A: What is your favorite technique?
S: I love  experimenting with various mediums, methods and techniques.  It’s hard to say which is my favorite, but one of my newest passions is working in the digital realm, creating  mandalas from photographs I have taken of things in nature.  I  don’t  have much technical know-how,  so I’m mainly just playing and learning as I go.
One day I came across the website of Christine Claringbold who paints fabulous  mandalas on old vinyl records, and thought I’d give that a whirl.  As I was painting, I remembered that as a child, I used to put a piece of paper  on the turntable of my portable record player and hold a paint brush above it as it went round and round.  It was a “come-full-circle” moment to realize I have been drawn to the mandala all along.  

A: What or who is an inspiration for you?
S: I draw on many sources for inspiration.  When I am painting, I will often listen to poetry, interviews or books-on-tape.  Something in what I’m hearing will capture my attention – a word or phrase or idea – and suddenly, it’s as if  a river of creative intuition begins to flow through me.

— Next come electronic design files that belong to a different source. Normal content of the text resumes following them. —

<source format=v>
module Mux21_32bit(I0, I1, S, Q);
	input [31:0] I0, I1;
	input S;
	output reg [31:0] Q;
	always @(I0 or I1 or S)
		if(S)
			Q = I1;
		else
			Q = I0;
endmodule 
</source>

Or if I am creating a personal mandala for someone, I will listen to a playlist of that person’s favorite songs while I’m working.  It’s amazing what comes through in those mandalas – things that are meaningful to that individual that I was not  aware of on a conscious level.

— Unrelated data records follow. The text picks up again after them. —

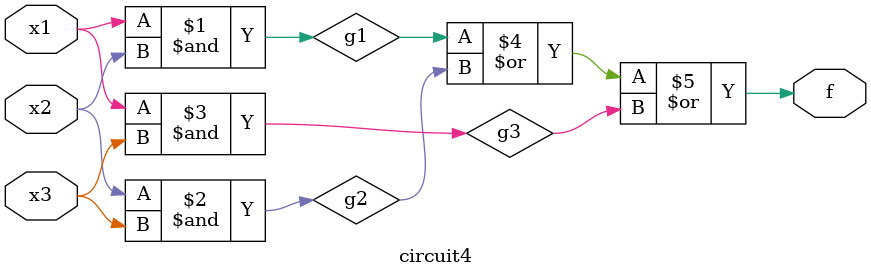
<source format=v>
module circuit4(x1,x2,x3,f);
input x1,x2,x3;
output f;
and(g1,x1,x2);
and(g2,x2,x3);
and(g3,x1,x3);
or(f,g1,g2,g3);
endmodule

</source>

I also am inspired by nature – the sheer beauty of the natural world –  is utterly intoxicating to me.
Other artists inspire me as well, and in recent years I have had the wonderful privilege of getting to know several other mandala  makers, courtesy of the world-wide-web!

A: What is your plan for the future? 
S: I can’t say that I have a specific plan for the future.  If someone had told me 10 years ago that I would be doing what I’m doing now, I would not have believed them.  Nothing relating to my art has been planned up to this point.  It has all simply unfolded as I have been open and attentive to what is happening around and within me. So, I guess you could say my plan is to remain open to all the possibilities and take one day at a time.

"Natural Stained Glass" (Photos on the right) 
is an example of one of her nature-based 
digital mandalas created from a photograph 
She took of a paper wasp nest held up to the sunlight.